And so when Solita Monsod, then NEDA director general, dared suggest that we repudiate at least some of the debts incurred by Imelda Marcos and her husband, a howl rose from the bankers. And they hastened Monsod’s exit from the public service and the conversion of the NEDA into the Merril Lynch of Philippine officialdom. (Today the NEDA regularly leaks GNP figures to the stockbrokers of the Palace inhabitants.)
One day our country looked up from her drudgery and saw former communist nations such as Poland grandly absolved of their debts–absolved by the same demanding gang of overseers that insisted we pay back every penny stolen by the Marcoses. And our nation sighed, is there no fairness, no justice?
How sad it was to see a nice country finish last. If we’d had missiles and belonged to the Warsaw Pact–the alliance of communist powers aimed at Western Europe–perhaps we would have been treated better.
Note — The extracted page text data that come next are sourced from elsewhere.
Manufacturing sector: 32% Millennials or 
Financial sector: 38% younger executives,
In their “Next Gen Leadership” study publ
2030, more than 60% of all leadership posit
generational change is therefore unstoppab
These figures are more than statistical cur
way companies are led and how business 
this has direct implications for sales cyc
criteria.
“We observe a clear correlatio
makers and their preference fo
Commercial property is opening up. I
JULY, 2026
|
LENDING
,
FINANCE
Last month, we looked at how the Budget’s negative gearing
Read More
Oh, well.
So we slaved on, until we were finally able to say that, despite the onerous burden of illegitimate debts, we were able to pull ourselves up by our bootstraps.
Well, by golly, it seems that the IMF has recognized this fact and invited us to take a seat at the table of lending countries. Well, not the presidential table, perhaps, but a seat at the table somewhere near the swinging doors to the kitchen. But who cares? Cinderella Philippines has been invited to the prom: we have arrived. Now, the IMF tells us, we are in the position to help countries less fortunate than ourselves. This is better than letting the rich countries do it alone.
We hope the government doesn’t get it into its daffy head to accept the IMF proposal. A nation that had the class to stand up for democracy, and that doggedly worked to dig itself out of an unjust economic situation, should not be forced by its lenders to give away the money it has so painfully earned. After all, it still has to pay for its own debt. A debt still due and, oddly, growing monstrously by the month. It has grown to $45 billion and is still growing. But the economy has grown strong enough to meet the monthly installments on time.
To the bankers that means the economy has also grown strong enough to help pay off the debts of other countries who have no hope of paying any part of them.
We may be on our feet, but we are in no condition to throw money away. Ours is still a nation of indentured servants abroad and starving workers at home. We must keep what we have for the benefit of ourselves, and by “ourselves” we don’t mean the slick Central Bank types in league with the IMF.
It is true that there is nobility in poverty, in working to satisfy the demands of heartless people. But there is no nobility in allowing yourself to be fooled. The servant invited to dine at his master’s table–but at a potluck dinner, where he must also bring his own plate–is not ennobled but further debased by the insult to his intelligence.